Eu choro compulsivamente e meu colo está vazio. Eu me escondo no banheiro pra que ninguém veja. Sinto sede de alguma coisa. Não tenho sono, não tenho nada, só a mim. Tenho meus beijos no meu corpo, tenho minhas crises; tenho minhas lágrimas por nada, nem por ninguém.

Eu queria que o mundo morresse e que eu fosse junto – tenho vontade de morrer e tenho medo da morte. Eu queria tudo como um fim sem começo, como um nada, que é simplesmente nada e pronto: tudo um ponto – tudo como o que não é, mas que está lá, parado em algum lugar que não existe, porque nunca foi.

Sinto vontade de matar os filhos que eu não tive.

Sinto vontade de não sentir.

Sinto.

Morro.

Esse é o preço de agora. E parece que são essas as minhas lágrimas.

segunda-feira, 18 de janeiro de 2010

Segunda oferta

Quero que minhas lágrimas encharquem o chão. Quero que os vidros se quebrem e que as jaulas soltem todas as feras. Quero que brotem as folhas nas palhas secas, quero que os corações amoleçam no sangue fervendo. Quero o chão, quero o céu, quero uma única pátria nossa, quero um movimento. Quero uma palavra, um ato, uma cena, um grito, um sussurro. Quero uma revolução, não quero uma paz acomodada. Quero dar o apoio da minha mão, quero abrigar a vida em meu seio. Quero lamber tua pele. Quero transcender. Quero ser o que eu nasci para ser. Quero ser diferente.

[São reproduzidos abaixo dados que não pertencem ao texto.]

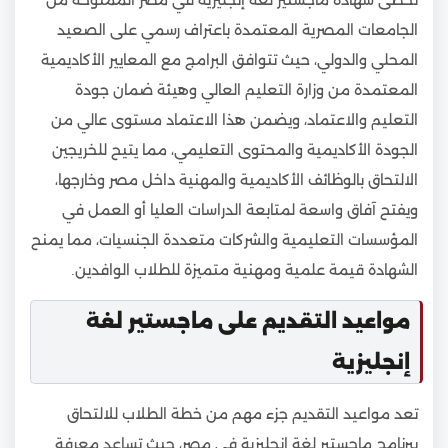
الجامعات المصرية المعتمدة باعتراف رسمي على الصعيد
المحلي والدولي، حيث تتوافق البرامج مع المعايير الأكاديمية
المعتمدة من وزارة التعليم العالي وهيئة ضمان جودة
التعليم والاعتماد، ويضمن هذا الاعتماد مستوى عالي من
الجودة الأكاديمية والمحتوى التعليمي، مما يتيح للخريجين
الالتحاق بالوظائف الأكاديمية والمهنية داخل مصر وخارجها،
ويفتح آفاق واسعة لمتابعة الدراسات العليا أو العمل في
المؤسسات التعليمية والشركات متعددة الجنسيات، مما يمنح
الشهادة قيمة علمية ومهنية متميزة للطلاب الوافدين.
مواعيد التقديم على ماجستير لغة
إنجليزية
تعد مواعيد التقديم جزء مهم من خطة الطلاب للالتحاق
ببرنامج ماجستير لغة إنجليزية في مصر، حيث تساعد معرفة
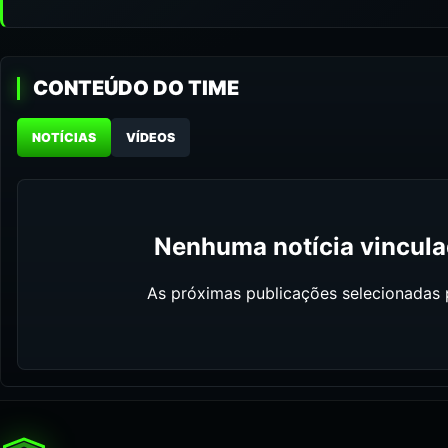
CONTEÚDO DO TIME
NOTÍCIAS
VÍDEOS
Nenhuma notícia vinculad
As próximas publicações selecionadas p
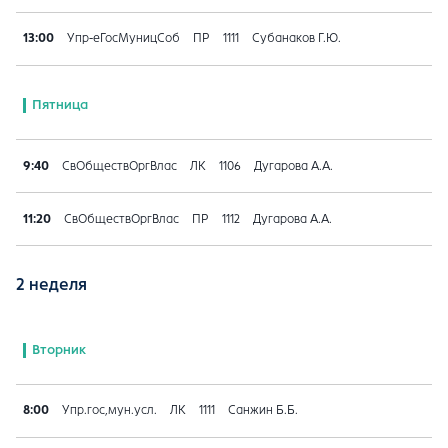
13:00
Упр-еГосМуницСоб
ПР
1111
Субанаков Г.Ю.
Пятница
9:40
СвОбществОргВлас
ЛК
1106
Дугарова А.А.
11:20
СвОбществОргВлас
ПР
1112
Дугарова А.А.
2 неделя
Вторник
8:00
Упр.гос,мун.усл.
ЛК
1111
Санжин Б.Б.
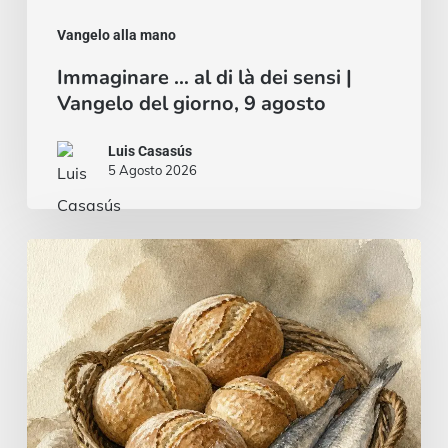
agosto
Vangelo alla mano
Immaginare … al di là dei sensi |
Vangelo del giorno, 9 agosto
Luis Casasús
5 Agosto 2026
Pane
e
pesce
…
o
uno
stufato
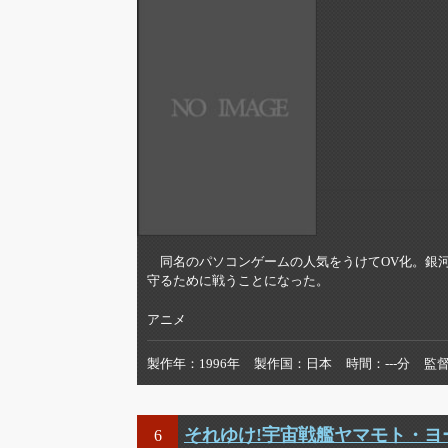
同名のパソコンゲームの人気をうけてOV化。銀河
守るために戦うことになった。
アニメ
製作年
1996年
製作国
日本
時間
---分
監
それゆけ!宇宙戦艦ヤマモト・ヨー
6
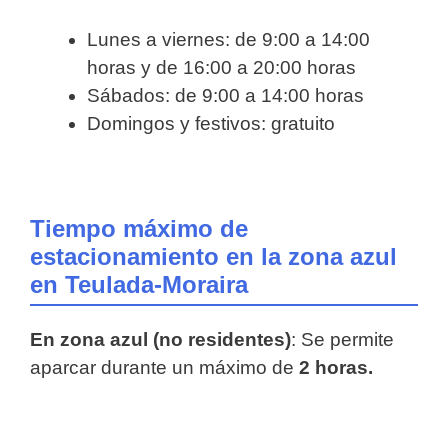
Lunes a viernes: de 9:00 a 14:00
horas y de 16:00 a 20:00 horas
Sábados: de 9:00 a 14:00 horas
Domingos y festivos: gratuito
Tiempo máximo de
estacionamiento en la zona azul
en Teulada-Moraira
En zona azul (no residentes)
: Se permite
aparcar durante un máximo de
2 horas.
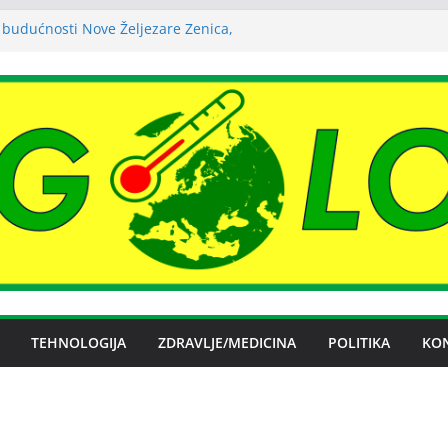
 budućnosti Nove Željezare Zenica,
žbe Vlade FBiH i vlasnika
a struje ljeti dostigla zimski nivo
uha može izazvati bolne napade
tritisa
Željezare Zenica: moguće donošenje odluke
čan spor RiTE Ugljevik i Elektrogospodarstva
ingtonu
TEHNOLOGIJA
ZDRAVLJE/MEDICINA
POLITIKA
KO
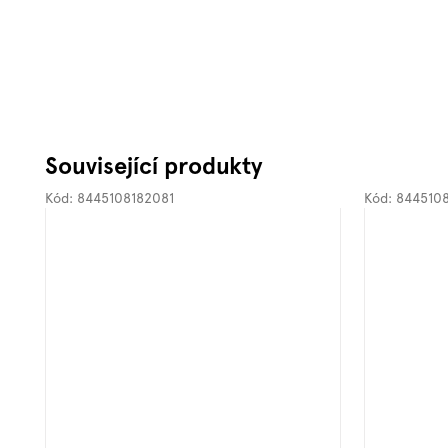
Související produkty
Kód:
8445108182081
Kód:
844510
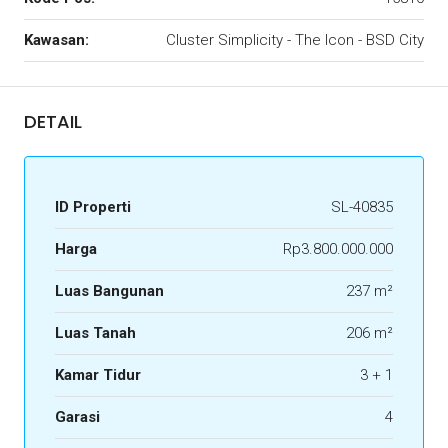
Kawasan:
Cluster Simplicity - The Icon - BSD City
DETAIL
ID Properti
SL-40835
Harga
Rp3.800.000.000
Luas Bangunan
237 m²
Luas Tanah
206 m²
Kamar Tidur
3 + 1
Garasi
4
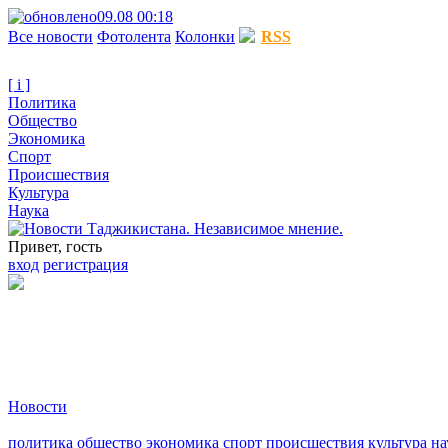
09.08 00:18
Все новости
Фотолента
Колонки
RSS
[ i ]
Политика
Общество
Экономика
Спорт
Происшествия
Культура
Наука
Привет, гость
вход
регистрация
Новости
политика
общество
экономика
спорт
происшествия
культура
на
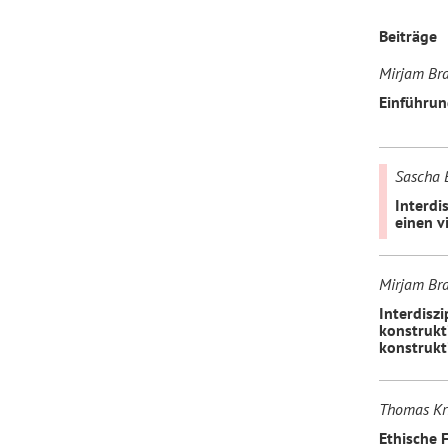
Beiträge
Forum Arbeitslehre
Mirjam Bra
Einführun
Sascha B
Interdi
einen v
Mirjam Bra
Interdisz
konstrukt
konstrukt
Thomas Kr
Ethische 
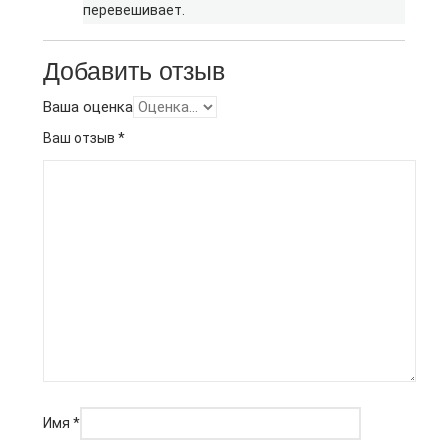
перевешивает.
Добавить отзыв
Ваша оценка
Ваш отзыв
*
Имя
*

sexta-feira, 1 de janeiro de 2010

Balão, vermelho

Os espelhos eram só daquela luz – aquela das cinco da tarde – alaranjada, meio amarela, com nuvens róseas no céu, explicando que o tempo não existe. Acordei ainda adormecido, sem saber de onde vinha aquele cheiro de café. As coisas eram tão serenas – o sol das cinco da tarde, as lágrimas nos olhos e a voz do vento como em uma canção dolorosa – que fiquei perdido na lentidão da casa. Uma lentidão pavorosa, com um grito preso dentro. Tão silencioso que não saia som da boca inexistente. Um grito como aquele que ninguém nunca entendeu. Como um grito que os pais nem as cabeças nunca entendem. Como um grito que não abre porta, que não se sente, que não prende, que não move. Como aquele que não age sobre nada por ser feito de nada. Era um grito de boca de balão. Que vomitava ar e só. E em cima dos meus olhos fatigados sob a luz vinda de um céu – um céu próprio das cinco da tarde.

Voltei pra cama sem saber mais do café. Cobri meus olhos – escureci. E dormi vazio, cheio de ar, como que com Deus nos pulmões.